● **SHORT TASK 1**:
In the comment on reactor corrosion and arguing in good faith, which concepts does point 1D say Alice references? List each one.
● **SHORT TASK 2**:
Write the next part of the comment on reactor corrosion and arguing in good faith, picking up right after its final sentence.

● **EXCERPTED TEXT**:
----------------------------------------
In the scenario I'm painting, the reactor would be recovered from the sea within ~5 years so none of this matters. The corrosion will not fail the system within those 5 years. I do not propose to just leave any failed reactor down there indefinitely.


You must be referencing the following rule:

>Please respond to the strongest plausible interpretation of what someone says, not a weaker one that's easier to criticize. Assume good faith.

Which is exactly what I was accusing you of before you reflected the accusation. Please note there are 2 components in this rule:

1. Please respond to the strongest plausible interpretation of what someone says, not a weaker one that's easier to criticize.

2. Assume good faith.

I will discuss part 1 in the context of our discussion, but first point out that 2: does not mandate to keep and maintain the a priori assumption of good faith, it only mandates to assume good faith.

Now for part 1, lets personally dissociate and review the discussion as being held by Alice and Bob:

After Bob states,

>Better stated: sink and don't leak because you are intimately linked to a near-infinite heat sink, and heating up/melting are a prerequisite to leaking.

Alice asks a concise question:

>that doesn't discuss corrosion though, the ocean is full of salt, how many half-lives until corrosion prevents containment?

and later Alice adds the question:

>is that assuming steel at the same temperature as the surrounding salt still water, or assuming steel that is hotter than the constantly convecting stream of fresh salty water?

All the while Alice is a priori assuming good faith on behalf of Bob.

Now Bob can give multiple interpretations to Alice's question, and he is required to please respond to the strongest plausible interpretation of what someone says, not a weaker one that's easier to criticize.

Bob can use interpretation 1 interpreting Alice as Alice1 implying all of the following:

* 1A) Alice is worried about shortlived isotopes

* 1B) moreover she seems to believe steel corrodes in a matter of days in the salty sea, Alice probably never heard of the Titanic recovery, Alice believes that ships can't be reused because after every trip they are decommisioned and a new ship is built for every trip.

* 1C) Also Alice seems to be unaware that Iodine is the most easily mitigated isotope since we can bulk manufacture Iodine tablets containing non-radioactive isotopes.

* 1D) Alice seems to be uninformed about all the above topics despite referencing concepts like nuclear half lives, the corrosion of metal in salty water, convection of hot water in cold water, and the concentration and saturation of metal ions in aquaous solutions...

This interpretation of Alice is easy to criticize, for obvious reasons

or Bob can use interpretation 2 interpreting Alice as Alice2:

* 2A) Alice is worried about longlived isotopes

* 2B) Alice is worried about the influence of energy release in the long tail of nuclear decay: consider a simple system of N identical unstable isotopes decaying to a stable isotope (thats ignoring the worse long decay chains), after one half life, half the number of remaining radioactive particles has halved, but half of the energy that will eventually be released as heat (not temperature!) is still contained in that long tail. Alice wonders if that energy can speed up the corrosion process on long time scales. When salty water dissolves metal, theres a thin layer of water that is saturated by dissolved metal which acts in a self-limiting way. But if the heat causes convection, that thin layer of saturated water will be constantly replenished with fresh unsaturated salty water. Similarily evaporation is much enhanced if convection or wind carries away the saturated air, which is why we like to hang our clothes to dry outside...
----------------------------------------
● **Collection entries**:
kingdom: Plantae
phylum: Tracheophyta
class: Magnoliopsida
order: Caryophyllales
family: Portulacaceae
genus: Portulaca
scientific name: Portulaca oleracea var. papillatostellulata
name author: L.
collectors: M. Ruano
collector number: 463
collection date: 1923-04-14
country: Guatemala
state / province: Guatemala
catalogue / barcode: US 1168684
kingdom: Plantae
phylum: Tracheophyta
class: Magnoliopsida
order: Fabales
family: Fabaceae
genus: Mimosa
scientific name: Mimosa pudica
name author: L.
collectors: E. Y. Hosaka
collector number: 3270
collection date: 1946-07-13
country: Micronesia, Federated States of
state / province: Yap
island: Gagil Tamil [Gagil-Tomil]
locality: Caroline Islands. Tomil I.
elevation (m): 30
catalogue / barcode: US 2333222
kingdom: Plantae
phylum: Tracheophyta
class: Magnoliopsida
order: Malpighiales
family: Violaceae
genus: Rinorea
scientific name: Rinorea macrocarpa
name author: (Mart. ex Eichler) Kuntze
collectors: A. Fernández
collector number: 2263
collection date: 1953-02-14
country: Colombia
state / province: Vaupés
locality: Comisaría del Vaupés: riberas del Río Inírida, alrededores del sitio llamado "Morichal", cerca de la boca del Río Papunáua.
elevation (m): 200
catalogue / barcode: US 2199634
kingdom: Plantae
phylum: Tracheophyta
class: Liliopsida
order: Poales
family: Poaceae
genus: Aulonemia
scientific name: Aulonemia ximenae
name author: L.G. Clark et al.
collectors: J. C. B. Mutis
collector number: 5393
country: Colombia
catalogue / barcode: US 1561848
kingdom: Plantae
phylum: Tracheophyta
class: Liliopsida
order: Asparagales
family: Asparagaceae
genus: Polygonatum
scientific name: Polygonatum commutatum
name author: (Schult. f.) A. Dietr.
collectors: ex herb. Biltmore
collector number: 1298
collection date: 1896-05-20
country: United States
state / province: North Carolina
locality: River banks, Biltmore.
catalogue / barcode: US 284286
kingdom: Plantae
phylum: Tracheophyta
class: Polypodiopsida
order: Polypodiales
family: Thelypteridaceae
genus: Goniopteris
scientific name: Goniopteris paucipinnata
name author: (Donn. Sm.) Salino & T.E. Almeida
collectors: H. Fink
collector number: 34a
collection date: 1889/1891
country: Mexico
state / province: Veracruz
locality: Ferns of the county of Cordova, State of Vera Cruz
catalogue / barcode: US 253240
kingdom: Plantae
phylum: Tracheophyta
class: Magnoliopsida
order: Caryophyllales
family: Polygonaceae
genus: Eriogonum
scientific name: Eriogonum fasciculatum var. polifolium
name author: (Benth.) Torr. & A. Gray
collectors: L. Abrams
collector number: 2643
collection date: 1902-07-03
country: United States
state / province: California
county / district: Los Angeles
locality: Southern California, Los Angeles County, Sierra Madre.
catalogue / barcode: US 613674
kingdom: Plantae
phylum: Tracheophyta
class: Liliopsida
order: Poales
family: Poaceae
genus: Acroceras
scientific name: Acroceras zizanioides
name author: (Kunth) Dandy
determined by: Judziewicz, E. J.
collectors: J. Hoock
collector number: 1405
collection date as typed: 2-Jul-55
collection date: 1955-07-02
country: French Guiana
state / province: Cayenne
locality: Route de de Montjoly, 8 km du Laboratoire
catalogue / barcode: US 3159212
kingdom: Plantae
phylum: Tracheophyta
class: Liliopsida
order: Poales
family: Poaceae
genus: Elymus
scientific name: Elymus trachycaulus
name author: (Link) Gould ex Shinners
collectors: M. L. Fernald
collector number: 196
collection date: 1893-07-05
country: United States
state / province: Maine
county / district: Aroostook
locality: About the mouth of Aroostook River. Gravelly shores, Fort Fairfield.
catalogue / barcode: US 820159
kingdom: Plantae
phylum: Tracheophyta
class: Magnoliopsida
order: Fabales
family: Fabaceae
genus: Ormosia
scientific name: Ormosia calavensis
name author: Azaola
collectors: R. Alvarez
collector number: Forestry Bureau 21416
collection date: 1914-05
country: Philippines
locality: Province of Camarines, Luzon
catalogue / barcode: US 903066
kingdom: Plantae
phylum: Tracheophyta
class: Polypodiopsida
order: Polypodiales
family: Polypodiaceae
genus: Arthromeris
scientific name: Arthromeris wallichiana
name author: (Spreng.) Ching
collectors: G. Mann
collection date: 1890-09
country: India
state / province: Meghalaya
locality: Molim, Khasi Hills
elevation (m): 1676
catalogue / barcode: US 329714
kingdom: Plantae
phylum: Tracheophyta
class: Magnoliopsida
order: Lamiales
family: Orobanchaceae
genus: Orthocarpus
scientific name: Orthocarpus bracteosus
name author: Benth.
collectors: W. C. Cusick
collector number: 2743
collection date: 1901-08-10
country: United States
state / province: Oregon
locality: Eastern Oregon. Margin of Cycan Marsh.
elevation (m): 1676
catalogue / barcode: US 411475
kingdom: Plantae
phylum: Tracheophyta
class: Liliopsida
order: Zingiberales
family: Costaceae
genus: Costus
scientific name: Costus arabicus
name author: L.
----------------------------------------
● **EXERCISE RESULT 1**:
- nuclear half lives
- the corrosion of metal in salty water
- convection of hot water in cold water
- the concentration and saturation of metal ions in aquaous solutions

● **EXERCISE RESULT 2**:
If Bob chooses interpretation 1 (which is easier to criticize) over interpretation 2, then it is Bob who is acting in violation of part 1 of the rule from the guidelines...

If Bob then at some point replies "They have not corroded away and released wholesale nuclear waste after many decades." Then Alice can only conclude that Bob has chosen the weaker interpretation Alice1 over Alice2. At that point she simply corrects her a priori assumption that Bob is acting in good faith, and she explicitly points it out.

Then Bob escalates by reflecting the identical accusation in a vague reference to the guidelines, simply because Alice is open about her founded conclusion on Bob's behaviour, while Bob never explicitly states he chooses interpretation Alice1 over Alice2 even though it is evident to any reader... Alice did assume good faith on behalf of Bob, but Bob's replies imply he chose the weaker interpretation Alice1. That is unless Bob genuinely believes people like Alice think ships are one-time-use items, that Iodine tablets do not exist, ...

I hope someone (dang?) who can prove their association with the platform can clear this up, perhaps in your favour perhaps in mine (don't care really, I would just like clarity / precedent, so that we maintain equality before the guidelines)

*

Also you keep changing attention to a lesser problem of containment, the short-lived nuclides, for example you state:

>Nuclear accidents generally worry about something called Large Early Release Frequency.

Why are you personifying the accident events? Surely you mean nuclear experts instead of accidents? Let me explain why they focus on the short-lived nuclides: because they can be affordibly mitigated with measures like Iodine tablets. abstaining from eating produce from the affected area for a few days, etc...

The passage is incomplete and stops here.